A petition to save prominent lime trees in a central Lancaster square has triggered a full council debate, mirroring similar recent grass-roots action in Sheffield.

Lancaster's Market Square (marked) lies in an area of low tree canopy cover - image: Google
Lancaster's Market Square (marked) lies in an area of low tree canopy cover - image: Google

A demonstration in the city's Market Square on Saturday 16 January yielded a paper petition with more than 1,700 signatures, after Lancaster City Council said an online petition, which had attracted a similar number of signatories, was in an ineligible format.

Petition organiser Cherry Canovan said: "The fact that we amassed so many signatures in such a short space of time demonstrates the strength of feeling among Lancaster residents on this issue.

"I and the other campaigners now hope that our local councillors will listen to the electorate and save the Market Square limes."

The council was due to make a decision on the trees' fate at a cabinet meeting on Tuesday 19 January, but the petition has now triggered a full debate by all councillors, to be held at Morecambe Town Hall on 3 February.

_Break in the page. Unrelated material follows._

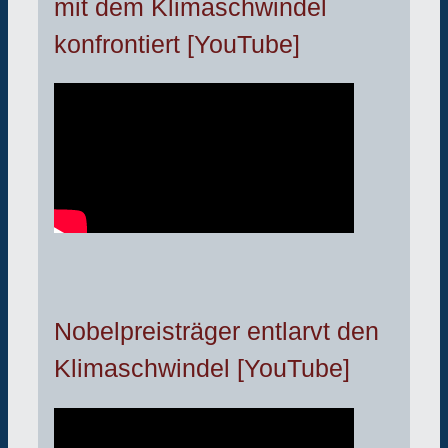
mit dem Klimaschwindel
konfrontiert [YouTube]
Nobelpreisträger entlarvt den
Klimaschwindel [YouTube]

Cabinet member for regeneration Councillor Janice Hanson has defended the plans to chop down the seven 40-year-old lime trees, saying the honeydew they deposit on pavements below makes them hazardous, adding the council would "move quickly" to replace the trees with "three to four new trees in planters".

But many residents, including the city's Mayor Jon Barry, have argued that this was insufficient justification for chopping down the trees.

The council has also claimed the trees block out light from the square, obscure buildings, and cost around £10,000 a year to maintain.